Fred Tate, Plaintiff, v. John Lapen, Defendant.
Second Department,
June 12, 1925.
Vendor and purchaser — marketable title — objection that foreclosure of mortgage in chain of title not valid — affidavits for order of publication ' show due diligence — then owner went into bankruptcy and his trustee was made party to action — mailing copy of summons and complaint at Wall Street Station of New York Post Office was proper.
An objection by the defendant that the title to premises purchased is unmarketable on the ground that a foreclosure proceeding in the chain of title was invalid in that the service of the summons and complaint by publication was not justified, since due diligence was not shown, is without merit, for it appears by the affidavit on which publication was ordered, that the then owner of the property had disappeared and that inquiries made of his office associate and his children elicited the information that they did not know of his whereabouts. * v
Furthermore, it is doubtful whether the then owner was a necessary party, since it appears that he had been adjudged a bankrupt, and that his trustee in bankruptcy was made a party defendant to the foreclosure action.

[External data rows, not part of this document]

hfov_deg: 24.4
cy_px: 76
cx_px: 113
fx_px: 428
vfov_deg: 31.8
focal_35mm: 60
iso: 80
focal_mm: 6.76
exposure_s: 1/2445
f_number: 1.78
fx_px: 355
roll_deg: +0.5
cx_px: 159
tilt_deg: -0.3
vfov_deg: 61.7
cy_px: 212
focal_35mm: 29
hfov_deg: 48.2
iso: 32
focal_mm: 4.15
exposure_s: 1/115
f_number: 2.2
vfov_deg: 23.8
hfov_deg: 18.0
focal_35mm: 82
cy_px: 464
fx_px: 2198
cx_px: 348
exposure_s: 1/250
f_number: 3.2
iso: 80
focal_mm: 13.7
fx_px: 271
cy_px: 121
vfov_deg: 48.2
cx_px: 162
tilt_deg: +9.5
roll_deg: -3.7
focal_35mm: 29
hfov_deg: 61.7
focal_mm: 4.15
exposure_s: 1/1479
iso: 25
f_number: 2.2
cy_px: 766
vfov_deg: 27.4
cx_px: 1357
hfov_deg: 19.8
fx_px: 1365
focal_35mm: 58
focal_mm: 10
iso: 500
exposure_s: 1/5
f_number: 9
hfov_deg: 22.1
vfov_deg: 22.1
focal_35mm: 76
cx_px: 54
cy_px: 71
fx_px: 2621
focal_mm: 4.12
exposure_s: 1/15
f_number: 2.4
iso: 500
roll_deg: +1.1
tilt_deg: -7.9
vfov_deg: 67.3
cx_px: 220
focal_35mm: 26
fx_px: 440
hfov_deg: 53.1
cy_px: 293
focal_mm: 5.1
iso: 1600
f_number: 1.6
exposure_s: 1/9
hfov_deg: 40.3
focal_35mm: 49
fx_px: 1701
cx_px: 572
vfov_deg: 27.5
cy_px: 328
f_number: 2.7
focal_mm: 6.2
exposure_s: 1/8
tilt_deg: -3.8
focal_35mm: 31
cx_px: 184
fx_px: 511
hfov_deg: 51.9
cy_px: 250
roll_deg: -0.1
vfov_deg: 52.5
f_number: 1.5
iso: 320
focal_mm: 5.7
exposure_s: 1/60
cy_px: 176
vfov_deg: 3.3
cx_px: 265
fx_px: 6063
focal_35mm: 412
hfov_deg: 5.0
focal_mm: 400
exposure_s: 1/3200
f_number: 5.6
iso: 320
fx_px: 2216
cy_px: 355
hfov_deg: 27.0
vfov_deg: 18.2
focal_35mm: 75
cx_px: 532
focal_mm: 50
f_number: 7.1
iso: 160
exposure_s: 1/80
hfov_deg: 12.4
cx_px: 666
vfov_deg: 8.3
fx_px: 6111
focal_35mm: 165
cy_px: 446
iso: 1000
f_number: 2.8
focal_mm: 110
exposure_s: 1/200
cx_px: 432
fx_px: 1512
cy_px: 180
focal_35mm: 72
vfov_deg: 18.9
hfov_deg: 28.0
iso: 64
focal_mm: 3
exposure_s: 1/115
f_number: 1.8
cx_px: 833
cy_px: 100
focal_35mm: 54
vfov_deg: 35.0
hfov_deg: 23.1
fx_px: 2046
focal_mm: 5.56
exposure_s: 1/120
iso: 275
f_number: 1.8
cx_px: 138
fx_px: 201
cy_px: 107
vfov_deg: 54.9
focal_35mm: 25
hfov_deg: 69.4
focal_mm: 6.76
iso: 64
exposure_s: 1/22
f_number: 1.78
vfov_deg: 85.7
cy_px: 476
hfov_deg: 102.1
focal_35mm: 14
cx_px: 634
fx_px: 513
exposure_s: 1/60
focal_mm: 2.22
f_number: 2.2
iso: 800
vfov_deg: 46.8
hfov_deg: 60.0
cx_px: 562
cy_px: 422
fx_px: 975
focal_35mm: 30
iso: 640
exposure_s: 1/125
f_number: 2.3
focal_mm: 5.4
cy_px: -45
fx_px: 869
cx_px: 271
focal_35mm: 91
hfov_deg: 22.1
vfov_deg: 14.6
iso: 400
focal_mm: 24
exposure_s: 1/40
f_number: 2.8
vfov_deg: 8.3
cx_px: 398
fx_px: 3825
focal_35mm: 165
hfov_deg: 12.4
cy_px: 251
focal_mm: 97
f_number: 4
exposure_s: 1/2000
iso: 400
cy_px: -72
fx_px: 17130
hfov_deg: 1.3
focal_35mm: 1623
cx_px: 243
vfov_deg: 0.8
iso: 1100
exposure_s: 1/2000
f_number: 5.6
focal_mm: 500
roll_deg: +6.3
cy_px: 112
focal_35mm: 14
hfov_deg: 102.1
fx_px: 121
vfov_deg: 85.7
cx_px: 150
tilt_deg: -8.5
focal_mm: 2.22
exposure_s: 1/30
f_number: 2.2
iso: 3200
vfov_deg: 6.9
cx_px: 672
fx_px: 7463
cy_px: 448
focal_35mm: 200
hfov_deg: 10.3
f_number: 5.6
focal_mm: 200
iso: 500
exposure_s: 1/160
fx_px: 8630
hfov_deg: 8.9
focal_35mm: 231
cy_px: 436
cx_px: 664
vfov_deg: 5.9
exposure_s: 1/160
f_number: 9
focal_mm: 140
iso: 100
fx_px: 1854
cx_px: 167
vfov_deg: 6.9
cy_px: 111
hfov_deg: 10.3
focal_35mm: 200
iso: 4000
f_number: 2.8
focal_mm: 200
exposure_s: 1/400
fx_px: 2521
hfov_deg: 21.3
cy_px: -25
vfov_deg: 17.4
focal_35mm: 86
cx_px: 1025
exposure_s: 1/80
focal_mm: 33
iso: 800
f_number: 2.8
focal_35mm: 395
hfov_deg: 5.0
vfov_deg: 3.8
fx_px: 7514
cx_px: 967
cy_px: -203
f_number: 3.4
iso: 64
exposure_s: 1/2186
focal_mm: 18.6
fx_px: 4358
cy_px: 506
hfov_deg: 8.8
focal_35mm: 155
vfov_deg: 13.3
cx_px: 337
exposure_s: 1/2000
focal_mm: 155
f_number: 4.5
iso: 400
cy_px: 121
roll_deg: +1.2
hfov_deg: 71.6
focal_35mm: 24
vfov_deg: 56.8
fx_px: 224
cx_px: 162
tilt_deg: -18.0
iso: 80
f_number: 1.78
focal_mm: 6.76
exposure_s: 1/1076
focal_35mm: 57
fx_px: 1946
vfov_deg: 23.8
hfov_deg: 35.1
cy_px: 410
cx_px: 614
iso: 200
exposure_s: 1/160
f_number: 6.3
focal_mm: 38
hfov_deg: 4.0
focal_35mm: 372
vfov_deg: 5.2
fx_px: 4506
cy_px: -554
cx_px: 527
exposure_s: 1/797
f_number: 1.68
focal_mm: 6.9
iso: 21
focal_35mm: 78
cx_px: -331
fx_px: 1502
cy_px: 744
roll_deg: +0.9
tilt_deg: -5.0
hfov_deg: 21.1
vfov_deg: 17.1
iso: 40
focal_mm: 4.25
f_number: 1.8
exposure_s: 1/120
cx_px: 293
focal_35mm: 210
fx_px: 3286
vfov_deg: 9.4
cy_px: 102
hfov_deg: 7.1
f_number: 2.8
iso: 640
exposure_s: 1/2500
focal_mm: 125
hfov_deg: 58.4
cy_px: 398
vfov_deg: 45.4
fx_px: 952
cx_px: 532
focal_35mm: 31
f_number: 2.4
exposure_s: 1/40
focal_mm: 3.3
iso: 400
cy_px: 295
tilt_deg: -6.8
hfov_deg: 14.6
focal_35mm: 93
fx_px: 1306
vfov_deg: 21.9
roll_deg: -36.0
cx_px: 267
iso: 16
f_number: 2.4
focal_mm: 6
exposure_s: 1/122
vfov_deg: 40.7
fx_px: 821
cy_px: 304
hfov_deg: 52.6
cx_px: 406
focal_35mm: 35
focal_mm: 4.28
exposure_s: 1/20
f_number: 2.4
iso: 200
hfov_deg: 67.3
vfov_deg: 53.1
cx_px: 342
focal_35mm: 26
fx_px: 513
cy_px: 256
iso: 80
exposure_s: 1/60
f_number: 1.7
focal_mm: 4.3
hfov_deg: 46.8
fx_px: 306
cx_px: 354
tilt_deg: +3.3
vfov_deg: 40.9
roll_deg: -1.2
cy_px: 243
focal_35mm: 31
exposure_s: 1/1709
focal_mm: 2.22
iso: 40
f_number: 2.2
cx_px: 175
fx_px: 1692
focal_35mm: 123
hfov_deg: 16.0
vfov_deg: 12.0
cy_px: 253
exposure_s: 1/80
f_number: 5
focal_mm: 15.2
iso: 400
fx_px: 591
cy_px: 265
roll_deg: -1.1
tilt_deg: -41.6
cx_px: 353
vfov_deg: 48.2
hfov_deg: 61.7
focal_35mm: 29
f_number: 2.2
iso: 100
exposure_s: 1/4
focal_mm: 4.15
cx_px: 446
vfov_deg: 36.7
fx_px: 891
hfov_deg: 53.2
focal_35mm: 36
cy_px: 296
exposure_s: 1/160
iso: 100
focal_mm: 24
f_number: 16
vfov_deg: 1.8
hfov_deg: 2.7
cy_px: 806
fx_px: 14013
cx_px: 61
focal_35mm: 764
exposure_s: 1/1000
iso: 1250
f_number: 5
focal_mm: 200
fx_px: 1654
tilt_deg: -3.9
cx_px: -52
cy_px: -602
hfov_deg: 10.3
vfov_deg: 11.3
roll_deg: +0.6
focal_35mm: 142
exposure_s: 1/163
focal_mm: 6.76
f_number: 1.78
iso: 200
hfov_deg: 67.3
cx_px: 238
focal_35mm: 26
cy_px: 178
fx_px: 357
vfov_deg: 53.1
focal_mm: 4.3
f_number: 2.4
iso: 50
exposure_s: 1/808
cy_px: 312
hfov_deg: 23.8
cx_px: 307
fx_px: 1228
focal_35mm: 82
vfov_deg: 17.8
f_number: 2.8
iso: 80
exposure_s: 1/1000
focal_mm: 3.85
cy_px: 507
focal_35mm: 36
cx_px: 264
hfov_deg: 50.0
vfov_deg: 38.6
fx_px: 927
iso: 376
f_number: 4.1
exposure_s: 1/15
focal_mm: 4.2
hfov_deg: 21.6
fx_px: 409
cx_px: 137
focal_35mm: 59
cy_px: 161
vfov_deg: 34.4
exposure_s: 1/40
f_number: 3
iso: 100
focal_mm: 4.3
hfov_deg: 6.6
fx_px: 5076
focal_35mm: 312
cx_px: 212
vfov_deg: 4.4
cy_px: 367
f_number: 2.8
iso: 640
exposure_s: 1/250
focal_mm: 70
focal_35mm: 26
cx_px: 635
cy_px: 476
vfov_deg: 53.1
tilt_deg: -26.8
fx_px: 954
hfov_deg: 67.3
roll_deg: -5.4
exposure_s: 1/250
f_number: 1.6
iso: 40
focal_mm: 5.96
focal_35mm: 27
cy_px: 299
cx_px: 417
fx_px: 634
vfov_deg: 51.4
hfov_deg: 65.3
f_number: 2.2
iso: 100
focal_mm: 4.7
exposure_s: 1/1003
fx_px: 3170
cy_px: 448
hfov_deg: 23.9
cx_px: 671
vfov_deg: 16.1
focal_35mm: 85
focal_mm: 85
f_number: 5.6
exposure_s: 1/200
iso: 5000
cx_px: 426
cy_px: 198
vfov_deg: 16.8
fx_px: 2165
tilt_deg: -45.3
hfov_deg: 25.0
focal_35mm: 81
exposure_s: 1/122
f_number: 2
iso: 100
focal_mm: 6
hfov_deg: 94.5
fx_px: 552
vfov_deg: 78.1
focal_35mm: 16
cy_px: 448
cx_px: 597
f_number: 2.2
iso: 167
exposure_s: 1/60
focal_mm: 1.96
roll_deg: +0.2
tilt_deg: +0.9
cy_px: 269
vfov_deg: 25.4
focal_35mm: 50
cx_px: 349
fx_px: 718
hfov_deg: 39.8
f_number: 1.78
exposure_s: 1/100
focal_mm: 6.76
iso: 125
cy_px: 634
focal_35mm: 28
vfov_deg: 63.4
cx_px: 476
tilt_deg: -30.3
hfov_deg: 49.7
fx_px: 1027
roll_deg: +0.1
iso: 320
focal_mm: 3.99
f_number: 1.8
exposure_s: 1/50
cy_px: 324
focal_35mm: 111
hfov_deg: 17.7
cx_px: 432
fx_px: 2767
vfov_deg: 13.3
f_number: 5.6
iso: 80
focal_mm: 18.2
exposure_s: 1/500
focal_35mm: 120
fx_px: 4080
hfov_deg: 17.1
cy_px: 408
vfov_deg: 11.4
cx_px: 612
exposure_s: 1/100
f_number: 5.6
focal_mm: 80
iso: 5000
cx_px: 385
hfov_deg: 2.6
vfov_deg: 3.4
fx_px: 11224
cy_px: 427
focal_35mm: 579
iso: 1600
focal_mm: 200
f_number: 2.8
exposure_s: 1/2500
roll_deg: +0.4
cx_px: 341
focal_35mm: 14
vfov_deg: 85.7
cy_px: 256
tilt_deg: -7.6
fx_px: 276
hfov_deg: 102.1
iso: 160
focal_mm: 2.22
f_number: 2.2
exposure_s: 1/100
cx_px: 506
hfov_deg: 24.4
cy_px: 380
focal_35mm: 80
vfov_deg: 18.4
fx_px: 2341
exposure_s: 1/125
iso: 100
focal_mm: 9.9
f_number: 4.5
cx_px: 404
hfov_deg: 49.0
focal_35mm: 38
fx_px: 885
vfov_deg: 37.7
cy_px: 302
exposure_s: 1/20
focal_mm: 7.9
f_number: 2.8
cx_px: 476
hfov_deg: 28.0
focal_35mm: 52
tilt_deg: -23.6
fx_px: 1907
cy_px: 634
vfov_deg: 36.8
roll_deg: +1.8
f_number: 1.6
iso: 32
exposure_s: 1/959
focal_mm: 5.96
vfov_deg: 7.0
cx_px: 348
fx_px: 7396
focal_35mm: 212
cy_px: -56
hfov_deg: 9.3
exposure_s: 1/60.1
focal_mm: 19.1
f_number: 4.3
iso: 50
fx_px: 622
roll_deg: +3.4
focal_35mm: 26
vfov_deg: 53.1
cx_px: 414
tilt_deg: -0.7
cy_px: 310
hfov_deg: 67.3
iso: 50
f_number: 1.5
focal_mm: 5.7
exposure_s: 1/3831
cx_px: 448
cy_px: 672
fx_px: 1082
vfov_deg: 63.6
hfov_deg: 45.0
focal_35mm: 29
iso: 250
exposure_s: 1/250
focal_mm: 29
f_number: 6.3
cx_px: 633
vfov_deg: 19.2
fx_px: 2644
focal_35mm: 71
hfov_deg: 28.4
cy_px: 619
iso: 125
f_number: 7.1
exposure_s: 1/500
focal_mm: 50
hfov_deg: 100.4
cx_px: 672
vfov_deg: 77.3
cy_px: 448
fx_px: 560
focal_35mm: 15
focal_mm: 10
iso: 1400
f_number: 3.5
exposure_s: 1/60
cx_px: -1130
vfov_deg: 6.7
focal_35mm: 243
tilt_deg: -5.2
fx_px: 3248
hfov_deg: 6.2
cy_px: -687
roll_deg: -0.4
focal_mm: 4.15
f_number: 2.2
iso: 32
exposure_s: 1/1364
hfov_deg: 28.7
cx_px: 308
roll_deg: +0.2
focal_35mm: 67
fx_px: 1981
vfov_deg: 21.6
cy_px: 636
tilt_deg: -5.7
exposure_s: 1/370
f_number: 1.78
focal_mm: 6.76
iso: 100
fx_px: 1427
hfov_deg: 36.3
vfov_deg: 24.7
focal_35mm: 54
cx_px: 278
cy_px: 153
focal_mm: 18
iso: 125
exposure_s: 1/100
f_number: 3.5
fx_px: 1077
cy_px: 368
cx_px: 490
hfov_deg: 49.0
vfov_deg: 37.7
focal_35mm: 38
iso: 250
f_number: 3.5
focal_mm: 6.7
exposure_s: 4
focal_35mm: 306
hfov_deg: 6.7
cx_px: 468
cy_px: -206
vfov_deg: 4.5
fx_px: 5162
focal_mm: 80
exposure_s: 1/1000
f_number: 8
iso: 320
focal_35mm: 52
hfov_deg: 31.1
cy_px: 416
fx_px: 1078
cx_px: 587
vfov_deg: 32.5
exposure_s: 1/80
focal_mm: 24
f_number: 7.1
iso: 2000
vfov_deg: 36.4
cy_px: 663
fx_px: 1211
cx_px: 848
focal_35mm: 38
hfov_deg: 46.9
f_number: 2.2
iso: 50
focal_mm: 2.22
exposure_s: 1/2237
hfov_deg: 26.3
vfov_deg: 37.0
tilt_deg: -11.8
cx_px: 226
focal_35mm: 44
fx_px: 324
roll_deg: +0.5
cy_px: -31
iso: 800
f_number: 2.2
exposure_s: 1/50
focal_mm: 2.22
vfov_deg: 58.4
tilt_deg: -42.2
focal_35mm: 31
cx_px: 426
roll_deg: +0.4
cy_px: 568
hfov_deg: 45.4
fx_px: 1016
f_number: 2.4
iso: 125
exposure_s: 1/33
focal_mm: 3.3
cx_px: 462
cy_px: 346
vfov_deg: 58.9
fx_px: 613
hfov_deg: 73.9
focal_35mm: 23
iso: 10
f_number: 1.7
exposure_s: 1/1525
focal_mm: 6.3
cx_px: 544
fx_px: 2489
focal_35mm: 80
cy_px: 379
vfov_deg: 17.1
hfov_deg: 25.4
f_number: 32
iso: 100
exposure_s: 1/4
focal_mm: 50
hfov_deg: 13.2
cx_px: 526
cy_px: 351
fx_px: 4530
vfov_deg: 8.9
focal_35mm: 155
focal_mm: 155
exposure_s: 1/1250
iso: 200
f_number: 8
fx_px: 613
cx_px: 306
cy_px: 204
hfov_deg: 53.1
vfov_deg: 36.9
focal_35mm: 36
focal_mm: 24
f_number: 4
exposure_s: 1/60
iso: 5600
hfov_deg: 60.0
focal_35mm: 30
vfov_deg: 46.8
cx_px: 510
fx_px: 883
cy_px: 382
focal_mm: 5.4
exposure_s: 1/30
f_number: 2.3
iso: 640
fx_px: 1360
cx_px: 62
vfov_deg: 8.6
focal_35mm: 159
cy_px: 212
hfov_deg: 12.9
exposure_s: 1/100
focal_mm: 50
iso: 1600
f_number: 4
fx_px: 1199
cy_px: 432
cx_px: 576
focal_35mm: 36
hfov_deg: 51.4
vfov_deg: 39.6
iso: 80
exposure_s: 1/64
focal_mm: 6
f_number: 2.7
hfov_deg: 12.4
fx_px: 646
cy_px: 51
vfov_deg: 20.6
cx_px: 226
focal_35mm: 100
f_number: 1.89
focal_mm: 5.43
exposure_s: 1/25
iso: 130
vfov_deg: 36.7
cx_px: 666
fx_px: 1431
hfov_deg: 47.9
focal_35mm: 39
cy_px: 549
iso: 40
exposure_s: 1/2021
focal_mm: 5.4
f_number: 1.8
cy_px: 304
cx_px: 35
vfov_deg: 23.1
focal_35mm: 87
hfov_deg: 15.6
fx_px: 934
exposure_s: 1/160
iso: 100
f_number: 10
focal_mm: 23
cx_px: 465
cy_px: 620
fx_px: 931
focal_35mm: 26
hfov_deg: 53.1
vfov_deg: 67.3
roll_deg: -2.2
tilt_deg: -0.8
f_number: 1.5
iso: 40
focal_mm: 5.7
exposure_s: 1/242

The further objection, that mailing a copy of a summons and complaint at the Wall Street Station of the New York Post Office was not a sufficient compliance with the order which directed that the mailing should be made at the post office at New York city, is without merit.
Accordingly, the title tendered is good and marketable, since the objections thereto are without merit.
Submission of a controversy upon an agreed statement of facts pursuant to section 546 of the Civil Practice Act.
James Crooke McLeer, for the plaintiff.
No brief filed for the defendant.
[MAJORITY — Rich, J.:]
Rich, J.:
The parties on July 14, 1924, entered into a contract for the sale of premises known as No. 2349 Alden avenue in the borough of Queens. Plaintiff’s title to the premises in question is derived by mesne conveyances from the purchaser in a foreclosure action affecting a parcel of land of some six acres, of which the plaintiff’s property was a part. Defendant at the closing of title rejected the plaintiff’s title on the following grounds:
“ First. Insufficiency of the affidavit upon which order of publication was granted in that it did not show due diligence as required by statute.
“ Second. Noncompliance with the terms of said order of publication in respect to the manner of mailing summons and complaint and order in that the proofs disclose the mailing was done at the Wall Street Station of the New York Post Office in New York City, whereas, the order itself provided that the mailing should be made at the Post Office at New York City.”
The defendant has favored us with no brief, but it appears from the affidavit upon which the order of publication was granted and substituted service was made that Lewis, the owner of the equity of redemption, had been a practicing attorney in York, Penn.; that he had left that city during the month of July, 1917, owing a large sum of money and that it was impossible to find him, both his former office associate and his children stating that they had no information as to his whereabouts. Under the circumstances, I am of the opinion that the court was justified in concluding that the plaintiff would be unable with due diligence to make personal service of the summons. In any event, it is doubtful whether Lewis was a- necessary party, in that he had been adjudged a bankrupt on September 6, 1917, and the trustee in bankruptcy was made a party defendant. (.Landon v. Townshend, 112 N. Y. 93, 99.)
In reference to the second objection, I am of the opinion that
the mailing of the summons and complaint and order at the Wall Street Station of the New York post office was a sufficient compliance with the order. (Code Civ. Proc. §§ 440, 801; now Rules Civ. Prac. rule 50; Civ. Prac. Act, § 164; Korn v. Lipman, 201 N. Y. 404, 407; Von der Heyde v. Ditmars, 174 App. Div. 390.) It follows that the question submitted — Did the plaintiff tender a good and marketable title? — must be answered in the affirmative, and judgment directed for the plaintiff against the defendant, directing him to specifically perform the contract of sale, with costs.
Kelly, P." J., Jaycox, Manning and Young, JJ., concur.
Judgment for plaintiff upon agreed statement of facts, with costs.
See Code Civ. Proe. § 439; now Civ. Prac. Act, § 232.—[Rep.